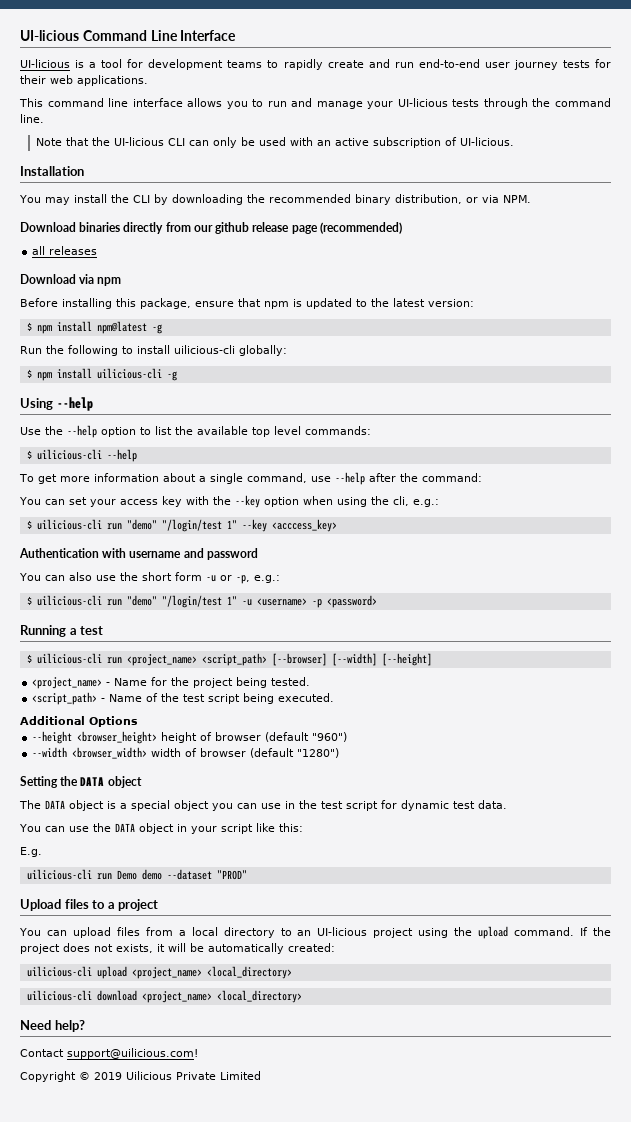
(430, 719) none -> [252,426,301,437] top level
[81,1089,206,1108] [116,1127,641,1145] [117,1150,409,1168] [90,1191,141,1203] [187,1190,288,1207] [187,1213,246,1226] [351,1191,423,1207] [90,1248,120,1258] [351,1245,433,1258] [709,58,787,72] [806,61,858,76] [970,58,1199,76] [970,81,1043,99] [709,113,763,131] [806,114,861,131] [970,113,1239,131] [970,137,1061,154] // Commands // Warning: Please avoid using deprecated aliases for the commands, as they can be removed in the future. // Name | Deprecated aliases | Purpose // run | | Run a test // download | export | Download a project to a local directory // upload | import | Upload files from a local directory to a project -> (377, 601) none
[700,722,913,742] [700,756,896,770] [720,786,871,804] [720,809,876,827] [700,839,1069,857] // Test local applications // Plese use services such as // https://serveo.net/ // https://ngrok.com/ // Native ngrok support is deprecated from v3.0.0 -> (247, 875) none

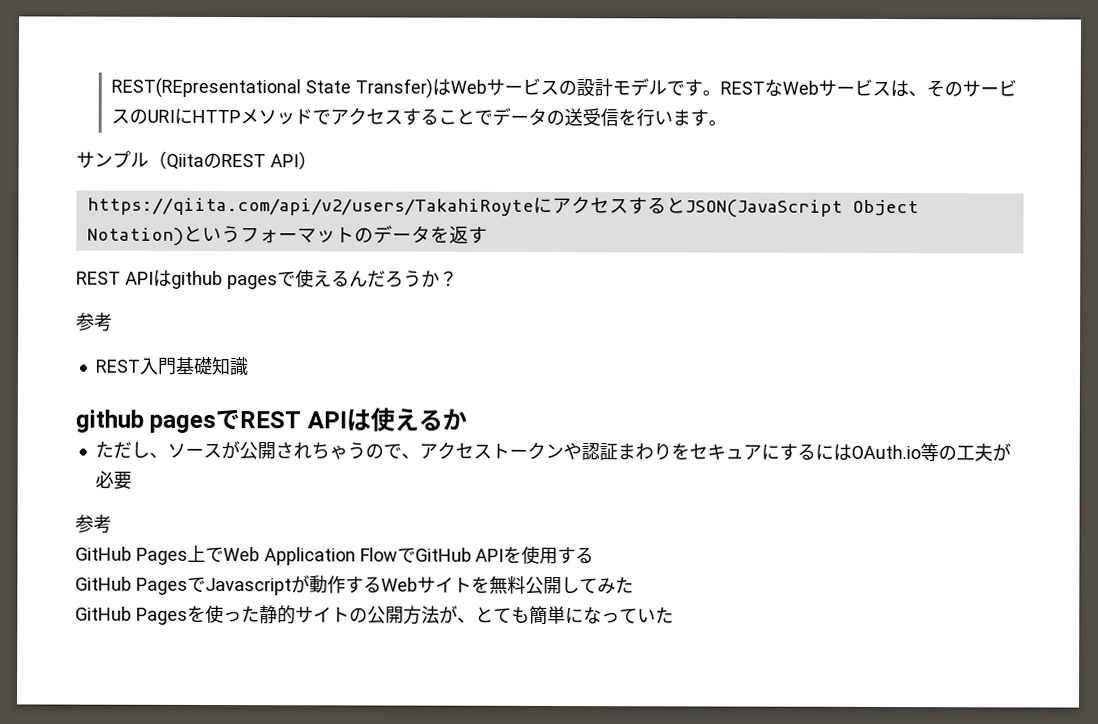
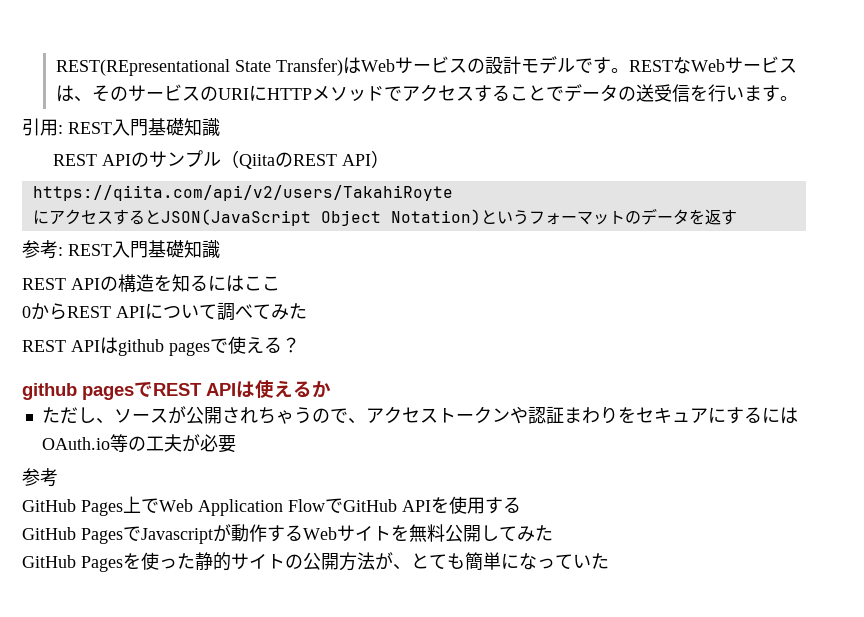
(727, 123) none -> [22,118,220,137] [52,152,149,167] 引用: REST入門基礎知識 // REST APIの
(534, 206) none -> (453, 193) //
(488, 235) none -> [22,240,220,259] [22,274,280,292] [22,302,307,321] // 参考: REST入門基礎知識 // REST APIの構造を知るにはここ // 0からREST APIについて調べてみた
[348,270,458,288] [76,312,113,332] [94,356,249,377] んだろうか？ // 参考 // REST入門基礎知識 -> [282,337,300,353] ？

> **What to produce**
With the pictures omitted, repeat the full set of records above exactly.

> **Response area**
(430, 719) none -> [252,426,301,437] top level
[81,1089,206,1108] [116,1127,641,1145] [117,1150,409,1168] [90,1191,141,1203] [187,1190,288,1207] [187,1213,246,1226] [351,1191,423,1207] [90,1248,120,1258] [351,1245,433,1258] [709,58,787,72] [806,61,858,76] [970,58,1199,76] [970,81,1043,99] [709,113,763,131] [806,114,861,131] [970,113,1239,131] [970,137,1061,154] // Commands // Warning: Please avoid using deprecated aliases for the commands, as they can be removed in the future. // Name | Deprecated aliases | Purpose // run | | Run a test // download | export | Download a project to a local directory // upload | import | Upload files from a local directory to a project -> (377, 601) none
[700,722,913,742] [700,756,896,770] [720,786,871,804] [720,809,876,827] [700,839,1069,857] // Test local applications // Plese use services such as // https://serveo.net/ // https://ngrok.com/ // Native ngrok support is deprecated from v3.0.0 -> (247, 875) none

(727, 123) none -> [22,118,220,137] [52,152,149,167] 引用: REST入門基礎知識 // REST APIの
(534, 206) none -> (453, 193) //
(488, 235) none -> [22,240,220,259] [22,274,280,292] [22,302,307,321] // 参考: REST入門基礎知識 // REST APIの構造を知るにはここ // 0からREST APIについて調べてみた
[348,270,458,288] [76,312,113,332] [94,356,249,377] んだろうか？ // 参考 // REST入門基礎知識 -> [282,337,300,353] ？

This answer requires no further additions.